Reading History: Mike Sacks

Authors share five books that have, in one way or another, influenced their lives and writing.


Mike Sacks, author of Your Wildest Dreams, Within Reason – a humor anthology that pokes fun at oddball characters and their idiosyncrasies – lists the five most influential books he’s read growing up.



Stuart Little, E.B. White (read at age eight)

A very strange book, and yet a very effective one. The character is a mouse born to human parents. There’s no great explanation for this, and yet it works. Many librarians and “experts” felt that kids would never accept such a notion, but they did and still do. One of my first favorites.

And just to prove that idiots still don’t understand anything that deviates from the norm in any way, the following is a recent reader comment left on Oh boy:

This book is one of the worst I’ve ever read! It is just useless and boring. I don’t understand why this was turned into a movie because it is just such a horrible book! So please don’t waste your time on it!

the Chronicles of Narnia books, C.S. Lewis (read at age ten)

I’ve always loved stories that take place in alternate realities; not necessarily on planets far, far away, but in worlds that co-exist with ours. I loved the fact that a child could walk into a wardrobe and emerge directly into another universe. This made a huge impact on me as a kid. What other strange worlds exist just beyond our reach? Truthfully, I read it again recently, and it didn’t work for me nearly as well. The Christian allusions sort of drove me crazy, but as a child, this book was incredibly important and influential to me.


The Shining, Stephen King (read at age fourteen)

There are very few books in which I can remember exactly where I was when I first read them. The Shining was the first adult horror book that I read and it was, and remains, one of the most frightening books I’ve ever experienced. The fact that the horror takes place from within rather than from without was a real influence. The danger comes not from outside of the house, but from the house itself, and from the child’s protector, his father. I read this book on the way from Maryland to Pittsburgh to visit relatives, and by the time we pulled into the city, I was slightly car sick and my head was spinning from the story’s images.

My first dream as a writer was to write horror stories. In some ways, I suppose what I write isn’t too different. The realities are just one shade off from our own and the characters are usually stuck in claustrophobic situations they’ll never escape from. This may be more frightening than any story involving a monster.


Without Feathers and Side Effects, Woody Allen (read at age sixteen)

Woody Allen is a master at both satire and parody, and there are very few humor books as good as these. The characters are strong and the style is very individualistic. I later became a huge fan of David Sedaris’s, who I think is brilliant. Sedaris writes what he wants, how he wants, without caring how many people read him. And because of that he has a huge following. He’s also an incredibly nice guy. I don’t there are any authors of his caliber who are as nice to his readers as he is. He’s a class act.


The Complete Stories of Richard Yates, Richard Yates (read at age eighteen)

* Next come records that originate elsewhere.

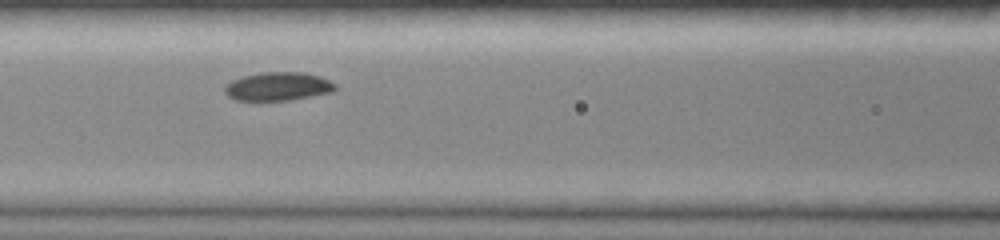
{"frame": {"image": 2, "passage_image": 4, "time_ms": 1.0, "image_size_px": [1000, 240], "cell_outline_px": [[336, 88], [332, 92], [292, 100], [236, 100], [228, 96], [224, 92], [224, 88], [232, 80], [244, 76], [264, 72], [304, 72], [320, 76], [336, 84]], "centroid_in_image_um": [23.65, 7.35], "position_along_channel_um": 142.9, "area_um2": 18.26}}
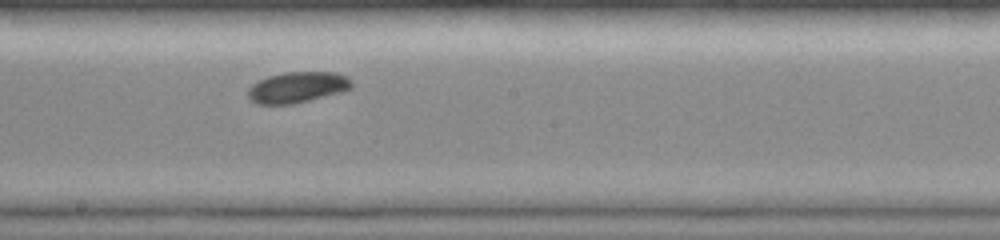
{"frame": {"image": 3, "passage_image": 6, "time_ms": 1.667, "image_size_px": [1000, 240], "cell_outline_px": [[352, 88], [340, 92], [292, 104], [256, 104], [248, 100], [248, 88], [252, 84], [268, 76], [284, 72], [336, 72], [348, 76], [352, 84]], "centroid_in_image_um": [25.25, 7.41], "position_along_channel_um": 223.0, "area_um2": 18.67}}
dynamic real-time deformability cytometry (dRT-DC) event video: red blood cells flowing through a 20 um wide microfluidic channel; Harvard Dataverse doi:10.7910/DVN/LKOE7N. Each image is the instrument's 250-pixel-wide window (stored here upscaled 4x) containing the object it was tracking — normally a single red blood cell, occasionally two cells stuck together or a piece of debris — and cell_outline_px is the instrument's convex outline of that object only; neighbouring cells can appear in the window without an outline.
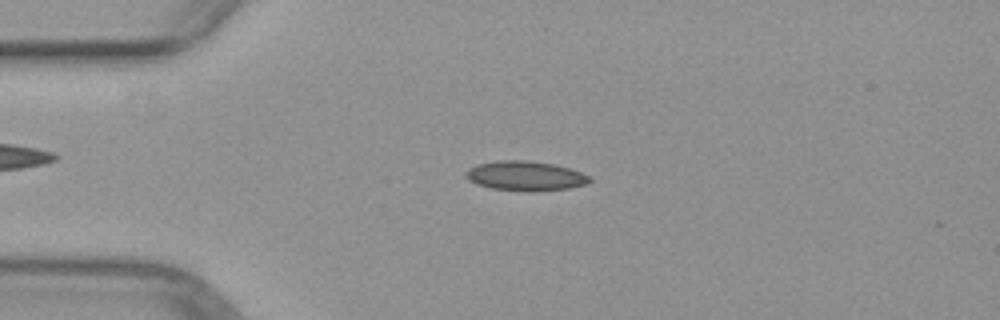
{"species": "common noctule bat (a hibernating species)", "species_latin": "Nyctalus noctula", "temperature_condition": "warm", "stored_images_in_passage": 10, "camera_frame_rate_fps": 3000, "um_per_image_px": 0.085, "animal": {"sex": "female", "body_mass_g": 29.2, "forearm_length_mm": 56.3}, "frame": {"image": 1, "passage_image": 7, "time_ms": 2.0, "image_size_px": [1000, 320], "cell_outline_px": [[592, 180], [588, 184], [568, 188], [536, 192], [524, 192], [492, 188], [476, 184], [468, 180], [464, 176], [464, 172], [468, 168], [476, 164], [500, 160], [524, 160], [552, 164], [568, 168], [580, 172], [588, 176]], "centroid_in_image_um": [44.61, 14.96], "position_along_channel_um": 40.4, "area_um2": 21.56}}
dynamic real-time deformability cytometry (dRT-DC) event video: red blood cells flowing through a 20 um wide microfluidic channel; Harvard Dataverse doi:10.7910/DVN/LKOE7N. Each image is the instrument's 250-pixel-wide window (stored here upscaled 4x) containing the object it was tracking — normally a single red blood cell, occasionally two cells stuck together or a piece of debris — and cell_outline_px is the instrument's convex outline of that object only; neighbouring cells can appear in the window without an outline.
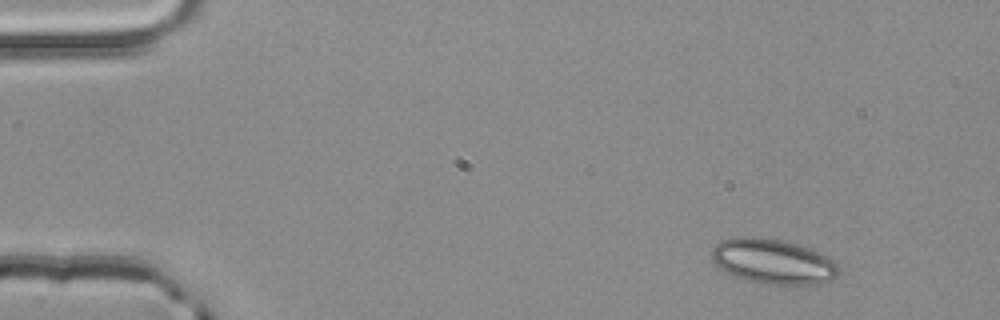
{"species": "common noctule bat (a hibernating species)", "species_latin": "Nyctalus noctula", "temperature_condition": "room temperature", "stored_images_in_passage": 3, "camera_frame_rate_fps": 3000, "um_per_image_px": 0.085, "animal": {"sex": "male", "body_mass_g": 20.4}, "frame": {"image": 1, "passage_image": 1, "time_ms": 0.0, "image_size_px": [1000, 320], "cell_outline_px": [[840, 276], [832, 280], [820, 284], [768, 284], [748, 280], [736, 276], [720, 268], [712, 260], [712, 248], [720, 240], [740, 236], [752, 236], [780, 240], [796, 244], [808, 248], [828, 256], [836, 260], [840, 272]], "centroid_in_image_um": [65.76, 22.22], "position_along_channel_um": 19.2, "area_um2": 33.35}}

These are dark, dark stories, filled with unhappy characters who never achieve the aspirations they once dreamed about. Not sure why this appealed to me as an 18-year-old, but I suppose that I too was frightened of living an unhappy life without ever achieving my dreams. I read Revolutionary Road recently, and it affected me differently than it did when I was a kid. There’s nothing sadder or more horrifying than living a life of failed hopes and dreams, I suppose. But all of us have to reconcile with that at one time or another. Yates wrote about this better than anyone, with the exception perhaps of Patricia Highsmith. If you haven’t read either of these writers, do so immediately. The end.